Avrupa Merkez Bankası eski Başkanı Mario Draghi, deyim yerindeyse "Avrupa'nın düşüşünü" ve "Avrupa için neoliberal politikaların sonunu" ilan ettiği bir rapor yayınladı.
Biz burada, hala eski ezberlerin oluşturduğu cümlelerle politika geliştirdiğimizi düşünelim, Avrupa Merkez Bankası eski başkanı, endişeli bir şekilde, "AB'nin varlık nedenini kaybetmek üzere" olduğunu söylüyor.
Mario Draghi'nin raporundan birkaç tespiti şuracıkta paylaşalım:
- "Avrupa'da büyüme uzun bir süredir yavaşlıyor. Ama biz bunu görmezden geldik. İki yıl öncesine kadar bugün yaptığımız gibi bir konuşmayı asla yapmayacağımızı söyleyebilirim, çünkü işler iyi gidiyordu. Küreselleşme sayesinde iyi gidiyorduk. İşsizlik istikrarlı bir şekilde düşüyordu.
* Artık yaşadığımız sıkıntıları daha fazla görmezden gelemeyiz. Ucuz enerjide ana tedarikçimiz olan Rusya'yı kaybettik. Ve şimdi İkinci Dünya Savaşı'ndan bu yana ilk kez savunmamız için yeniden başlamak zorundayız.
* Bu yıl Avrupa'nın nüfus artışına güvenemeyeceği ilk yıl. Ve nüfus giderek azalacak, öyle ki 2040 yılına kadar her yıl 2 milyon işçi işgücü piyasasından kaybolacak.
* Üretkenlik zayıf. Hem de çok zayıf. Diyelim ki son beş ya da son 10 yıldaki ortalama verimliliğimizi korusaydık, bu sadece GSYH'yi 2050 yılına kadar sabit tutmaya yetecekti. Yatırım payının GSYH'nin yaklaşık yüzde 5'i kadar artarak en son 60'lı ve 70'li yıllarda görülen seviyelere yükselmesi gerekecektir. Ve eğer Avrupa artık halkına bunları sağlayamazsa, varlık nedenini kaybetmiş olacaktır."

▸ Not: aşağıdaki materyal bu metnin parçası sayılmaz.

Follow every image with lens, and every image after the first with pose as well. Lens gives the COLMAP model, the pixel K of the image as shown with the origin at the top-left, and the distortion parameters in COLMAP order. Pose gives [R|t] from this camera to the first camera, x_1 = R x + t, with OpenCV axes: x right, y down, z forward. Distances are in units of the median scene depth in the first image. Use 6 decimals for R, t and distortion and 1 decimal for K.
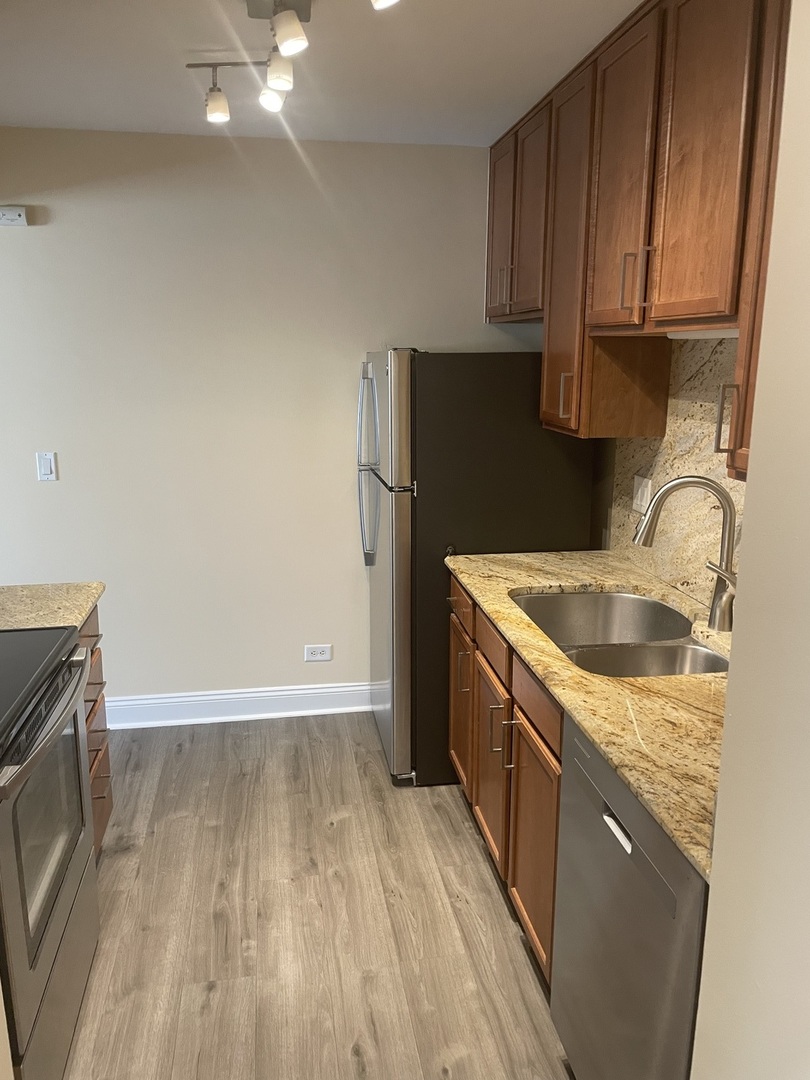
lens RADIAL K [[828.9, 0, 407.0], [0, 828.9, 539.2], [0, 0, 1]] dist [0.082258, -0.111904]
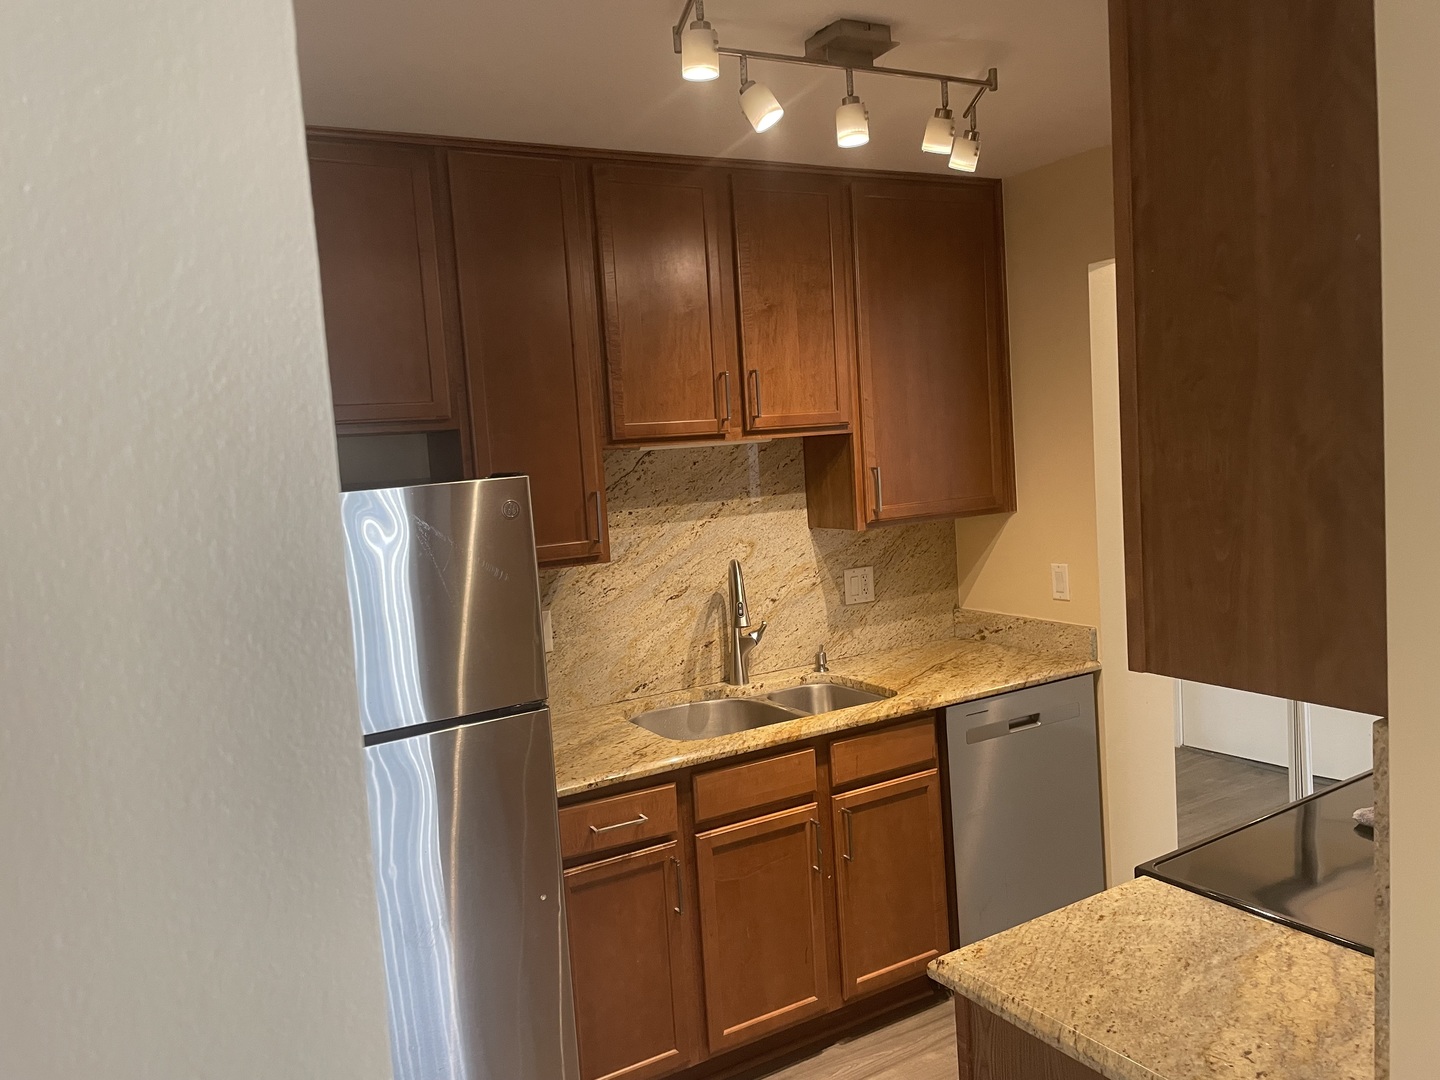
lens RADIAL K [[1105.2, 0, 718.7], [0, 1105.2, 536.5], [0, 0, 1]] dist [0.082258, -0.111904]
pose [[-0.370969, -0.069352, 0.926052, -0.922573], [0.261137, 0.949178, 0.175694, -0.328380], [-0.891173, 0.307003, -0.334006, 1.302671]]
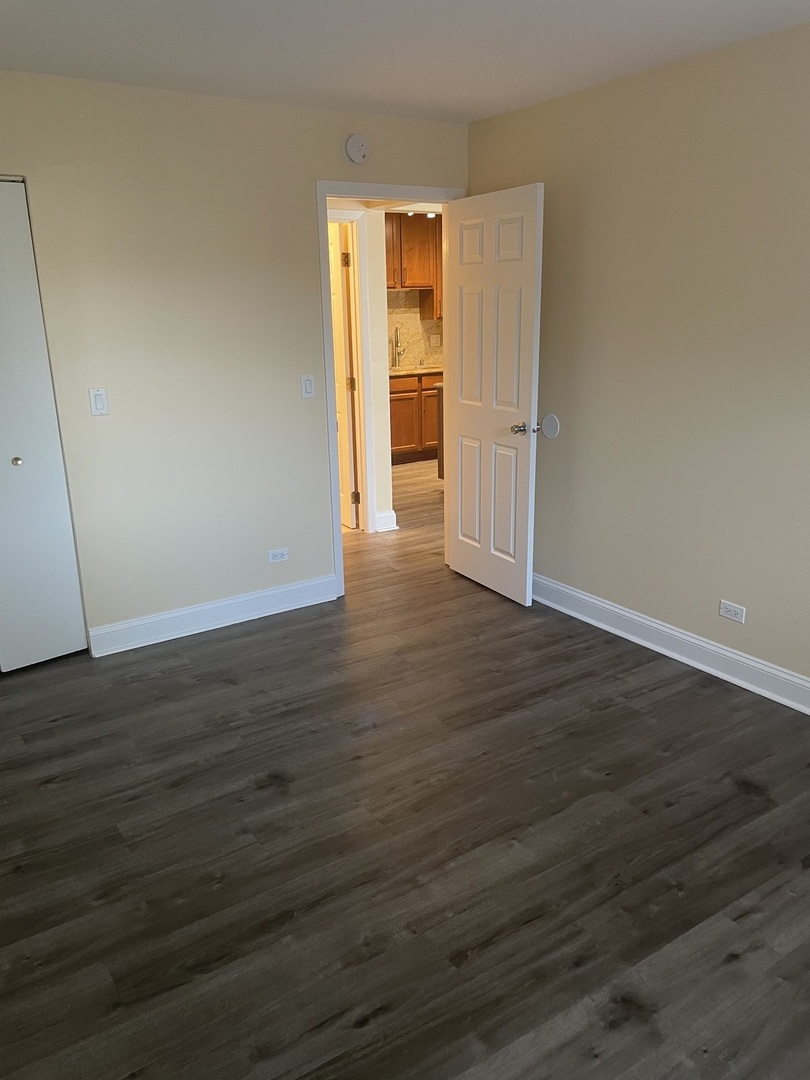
lens RADIAL K [[828.9, 0, 407.0], [0, 828.9, 550.4], [0, 0, 1]] dist [0.082258, -0.111904]
pose [[-0.414001, -0.271912, 0.868716, -2.853224], [0.213093, 0.898875, 0.382904, -0.528167], [-0.884983, 0.343640, -0.314192, 2.166723]]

Avrupa, uzun zamandır bir kriz yaşıyor.
Daha açık bir ifadeyle, Avrupa, kendi politikalarını üretme noktasında bağımsızlığını kaybedeli çok oldu.
Hadi biraz daha ileri gideyim...
Avrupa devletleri, ABD'nin vassalı konumunda.
Rusya-Ukrayna savaşı bunu iyice gün yüzüne çıkardı.
Özellikle Avrasya ölçeğinde başlayan çatışma zemininde, bizzat, müttefiki tarafında izole edilen bir Avrupa'dan bahsediyoruz.
Eski Merkez Bankası başkanı ne diyor:
"Ucuz enerjide ana tedarikçimiz olan Rusya'yı kaybettik."
Haksızlık etmeyelim Draghi bu durumdan çıkış için yani Avrupa'yı ABD ve Çin'e rakip olarak konumlandırmayı umarak sanayi projelerine 800 milyar avroluk bir yatırım yapılmasını önerdi.
Ama bir sorun var...
Bu 800 milyar avro nereye gidecek?
Söz gelimi, Avrupa yeni kimya tesisleri ya da çelik fabrikaları inşa etse bile bunları kim işletecek? Avrupa doğalgaza ABD ve Çin'den dört ila beş kat daha fazla para ödüyor; bunun yanı sıra ABD'nin Rusya ve Çin'e yaptırım uyguladığı petrol ve diğer girdiler için de daha yüksek fiyatlar ödüyor.
Kuzey Akım boru hattının patlatılması karşısında sesini çıkaramayan, Avrasya denkleminde ABD'nin stratejik vassalı olmaktan öteye gidemeyen Avrupa'nın alameti farikası olan sanayisinin de büyük ölçekte bir dönüşüm sorunu yaşadığını herkes biliyor.
Üstüne üstlük yaşlanan bir kıta Avrupa.
Diğer taraftan "Aging economies" yani "yaşlanan ekonomiler" kavramı Avrupa için daha çok kullanılıyor artık.
Bizde maalesef zihinsel tembellikten kaynaklı ezbere dayalı bir miyopluk var.
Bazı batılı yorumcuların "kurbanlık koyun" benzetmesi yaptıkları Avrupa'nın şu anki hali bize bir ders olmalı oysa.
Avrupa'nın düşüşünü kabul edip, yeni arayışları daha da derinleştirmezsek, biz de ezberlerimizler birlikte bu düşüşten payımızı alacağız.